» Instructions to follow
Put each line of the rows, from the line containing "list all objects" through the line containing "3. What features", into a JSON list of strings, one string per line. Skip blank lines and leave the pictures out.

» Data shown
== == ==

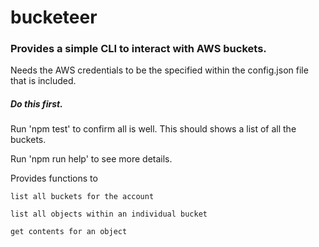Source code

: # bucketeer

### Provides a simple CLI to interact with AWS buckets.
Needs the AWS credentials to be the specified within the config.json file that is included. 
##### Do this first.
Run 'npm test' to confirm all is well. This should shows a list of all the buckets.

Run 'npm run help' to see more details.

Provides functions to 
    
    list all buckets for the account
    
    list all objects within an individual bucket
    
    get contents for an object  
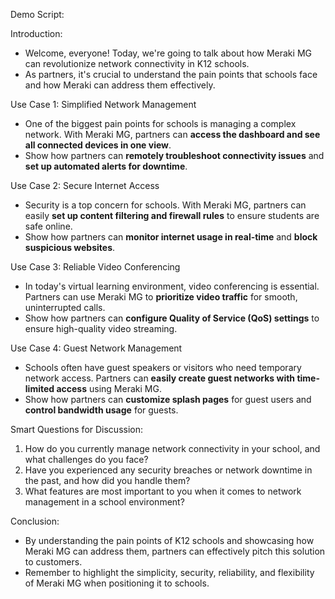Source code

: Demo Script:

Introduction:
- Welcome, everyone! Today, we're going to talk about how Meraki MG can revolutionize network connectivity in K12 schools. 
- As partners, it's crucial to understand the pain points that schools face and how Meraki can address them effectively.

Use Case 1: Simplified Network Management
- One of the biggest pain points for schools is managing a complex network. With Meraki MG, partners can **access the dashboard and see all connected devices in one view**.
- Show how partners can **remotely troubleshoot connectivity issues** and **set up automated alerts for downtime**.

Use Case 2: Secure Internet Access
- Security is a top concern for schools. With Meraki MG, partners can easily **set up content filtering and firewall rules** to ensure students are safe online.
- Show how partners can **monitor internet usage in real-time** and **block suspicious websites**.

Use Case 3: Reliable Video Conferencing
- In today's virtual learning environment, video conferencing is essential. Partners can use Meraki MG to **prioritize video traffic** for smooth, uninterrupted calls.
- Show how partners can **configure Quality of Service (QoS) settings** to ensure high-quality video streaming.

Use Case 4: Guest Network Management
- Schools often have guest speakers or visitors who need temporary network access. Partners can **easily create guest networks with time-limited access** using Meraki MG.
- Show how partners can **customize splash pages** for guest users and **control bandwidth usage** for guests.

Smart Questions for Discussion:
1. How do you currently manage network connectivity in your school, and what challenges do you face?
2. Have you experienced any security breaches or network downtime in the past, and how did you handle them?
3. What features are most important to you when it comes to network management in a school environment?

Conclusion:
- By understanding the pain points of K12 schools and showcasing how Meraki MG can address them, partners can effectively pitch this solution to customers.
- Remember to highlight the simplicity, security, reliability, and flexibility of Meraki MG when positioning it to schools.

== == ==

» Your response
[
  "    list all objects within an individual bucket",
  "    get contents for an object  ",
  "Source code",
  ": Demo Script:",
  "Introduction:",
  "- Welcome, everyone! Today, we're going to talk about how Meraki MG can revolutionize network connectivity in K12 schools. ",
  "- As partners, it's crucial to understand the pain points that schools face and how Meraki can address them effectively.",
  "Use Case 1: Simplified Network Management",
  "- One of the biggest pain points for schools is managing a complex network. With Meraki MG, partners can **access the dashboard and see all connected devices in one view**.",
  "- Show how partners can **remotely troubleshoot connectivity issues** and **set up automated alerts for downtime**.",
  "Use Case 2: Secure Internet Access",
  "- Security is a top concern for schools. With Meraki MG, partners can easily **set up content filtering and firewall rules** to ensure students are safe online.",
  "- Show how partners can **monitor internet usage in real-time** and **block suspicious websites**.",
  "Use Case 3: Reliable Video Conferencing",
  "- In today's virtual learning environment, video conferencing is essential. Partners can use Meraki MG to **prioritize video traffic** for smooth, uninterrupted calls.",
  "- Show how partners can **configure Quality of Service (QoS) settings** to ensure high-quality video streaming.",
  "Use Case 4: Guest Network Management",
  "- Schools often have guest speakers or visitors who need temporary network access. Partners can **easily create guest networks with time-limited access** using Meraki MG.",
  "- Show how partners can **customize splash pages** for guest users and **control bandwidth usage** for guests.",
  "Smart Questions for Discussion:",
  "1. How do you currently manage network connectivity in your school, and what challenges do you face?",
  "2. Have you experienced any security breaches or network downtime in the past, and how did you handle them?",
  "3. What features are most important to you when it comes to network management in a school environment?"
]